Earlier this month, a 16-year-old boy died at a detention facility in Texas after spending a week in Border Patrol custody and experiencing flu-like symptoms.
When asked why thousands of kids are stuck in border facilities on any given day, the Homeland Security Department – which oversees border operations and ICE – points to Health and Human Services.
Acting Secretary Kevin McAleenan told reporters on a press call late Thursday that the kids were waiting because HHS was “out of bed space” and noted that Congress hasn’t approved a $2.8 billion request for emergency spending to care for migrant children.
But HHS says that isn’t the case. While the agency says it needs the emergency money approved by Congress this June so it can continue to pay the privately run children's shelters, the agency has insisted repeatedly to ABC News that it is not out of bed space and will accept any child transported into its custody so long as the child is medically cleared.

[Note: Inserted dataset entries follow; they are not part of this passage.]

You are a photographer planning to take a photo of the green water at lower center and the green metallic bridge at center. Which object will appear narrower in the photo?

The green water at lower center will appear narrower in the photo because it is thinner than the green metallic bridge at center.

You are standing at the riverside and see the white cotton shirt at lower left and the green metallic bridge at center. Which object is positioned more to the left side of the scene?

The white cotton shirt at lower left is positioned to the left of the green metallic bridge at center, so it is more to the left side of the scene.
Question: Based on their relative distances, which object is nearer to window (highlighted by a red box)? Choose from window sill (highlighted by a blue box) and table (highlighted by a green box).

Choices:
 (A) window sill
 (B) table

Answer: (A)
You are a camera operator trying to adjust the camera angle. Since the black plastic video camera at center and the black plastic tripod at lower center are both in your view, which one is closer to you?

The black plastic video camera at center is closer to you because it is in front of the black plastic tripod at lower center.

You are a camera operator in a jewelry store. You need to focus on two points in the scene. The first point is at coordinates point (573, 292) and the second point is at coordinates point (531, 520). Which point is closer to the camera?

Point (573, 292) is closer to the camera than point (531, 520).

Mark Weber, a spokesman for HHS, said late Thursday in response to McAleenan’s comments that the agency’s “shelters have beds available and they are ready to receive UAC when processed by DHS.”
Weber said the agency remains in “daily contact” with DHS on the number of children being referred to its care.

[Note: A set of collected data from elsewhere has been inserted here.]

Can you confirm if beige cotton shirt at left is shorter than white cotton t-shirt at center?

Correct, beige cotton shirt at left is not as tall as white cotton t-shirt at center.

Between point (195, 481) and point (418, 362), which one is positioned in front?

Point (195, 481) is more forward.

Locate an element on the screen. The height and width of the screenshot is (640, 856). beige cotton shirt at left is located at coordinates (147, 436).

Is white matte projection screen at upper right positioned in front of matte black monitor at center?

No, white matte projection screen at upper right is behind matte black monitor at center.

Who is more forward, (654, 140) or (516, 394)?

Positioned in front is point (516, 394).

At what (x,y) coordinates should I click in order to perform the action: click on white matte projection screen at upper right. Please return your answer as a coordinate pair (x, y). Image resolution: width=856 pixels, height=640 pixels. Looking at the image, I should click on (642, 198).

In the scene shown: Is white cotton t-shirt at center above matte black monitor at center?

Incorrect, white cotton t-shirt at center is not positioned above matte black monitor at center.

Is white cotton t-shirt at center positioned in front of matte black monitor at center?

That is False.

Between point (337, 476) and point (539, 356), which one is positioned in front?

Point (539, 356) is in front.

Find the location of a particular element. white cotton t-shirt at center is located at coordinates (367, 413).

HHS was forced to shut down one of its biggest children's shelters in Texas, called Tornillo. But the agency has said it has the ability to ramp up capacity at one of its largest shelters, Homestead in Florida, and that it is looking at opening up new shelter sites in places like Fort Sill in Oklahoma.
One possible issue could be the time lag between a child's apprehension by border authorities and when HHS notifies DHS that it can accept placement of a child. That official acceptance by HHS is what triggers ICE to transport the child to one of its shelters. An ICE spokesman referred questions to DHS and HHS but said it's planning on transporting about 45,000 kids per year based on current levels.